= Data provided =
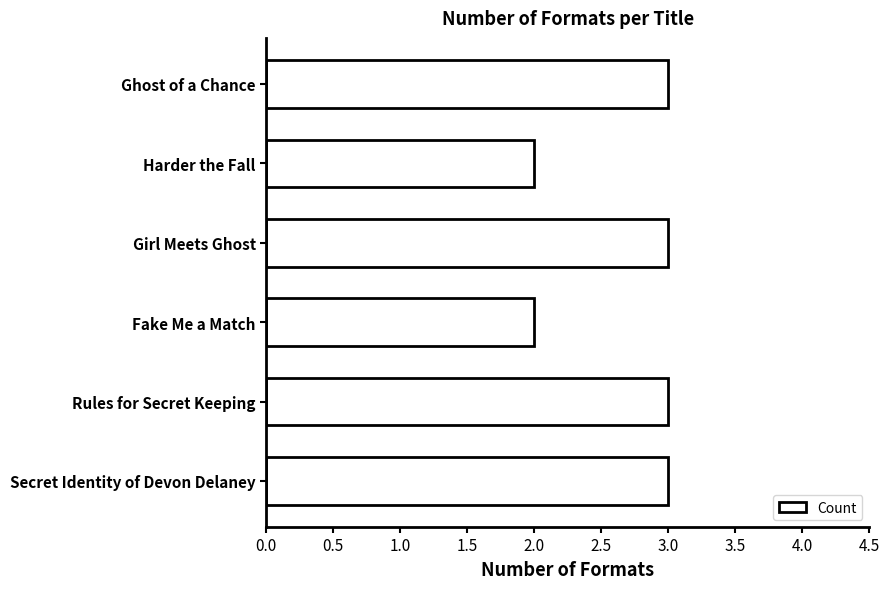

What is the difference between the maximum and second lowest values?

1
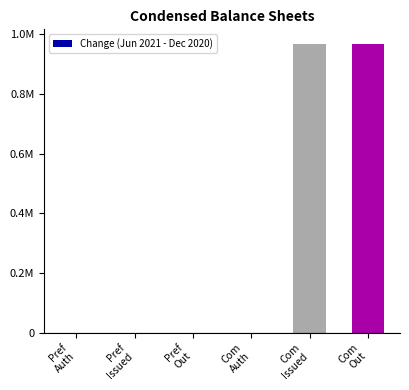

What is the maximum value shown in the chart?

968061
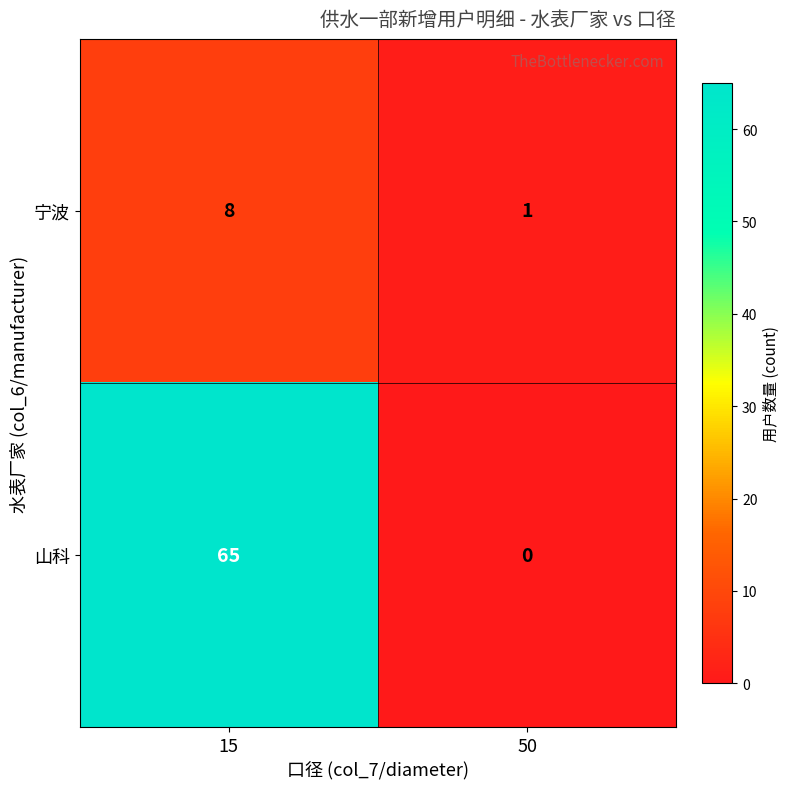

Reading left to right, list all the values displayed in this chart.

宁波: 8	1
山科: 65	0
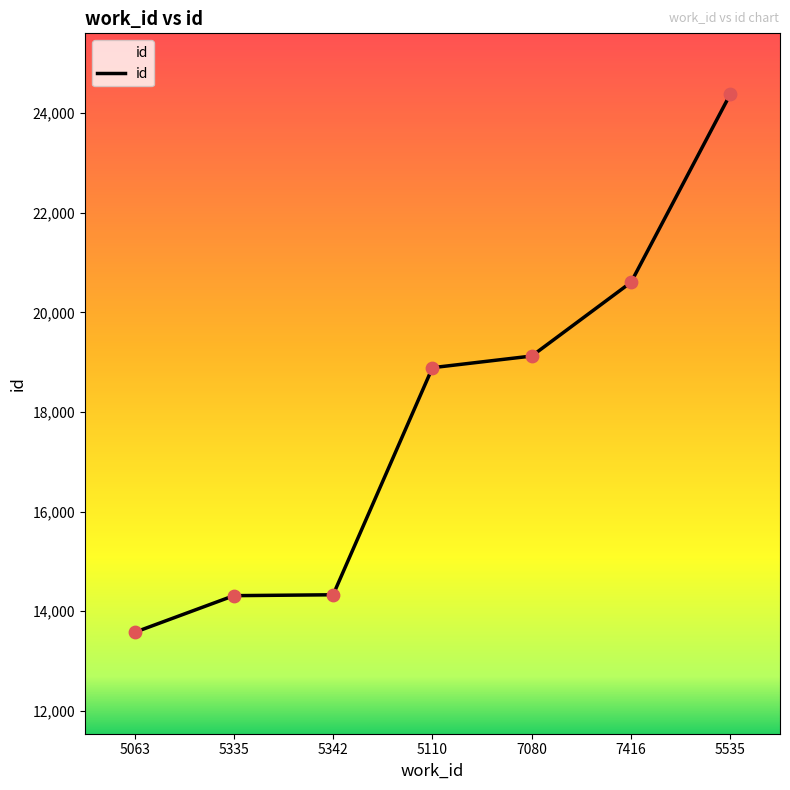

What is the ratio of the value at 5063 to the value at 5335?

0.9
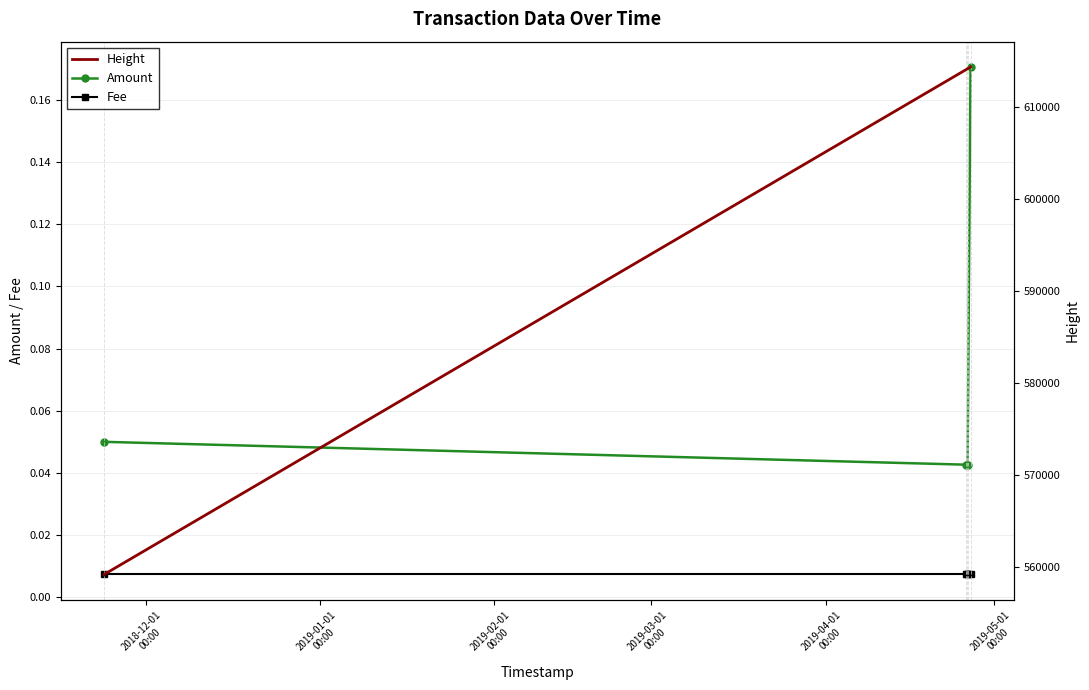

True or false: Amount has more than 1 points higher than both neighbors.

False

= About this exercise =
Rewrite the records above as a JSON list of strings with one string per line and no blank lines. Leave the pictures out.

= Response area =
[
  "What is the difference between the maximum and second lowest values?",
  "1",
  "What is the maximum value shown in the chart?",
  "968061",
  "Reading left to right, list all the values displayed in this chart.",
  "宁波: 8\t1",
  "山科: 65\t0",
  "What is the ratio of the value at 5063 to the value at 5335?",
  "0.9",
  "True or false: Amount has more than 1 points higher than both neighbors.",
  "False"
]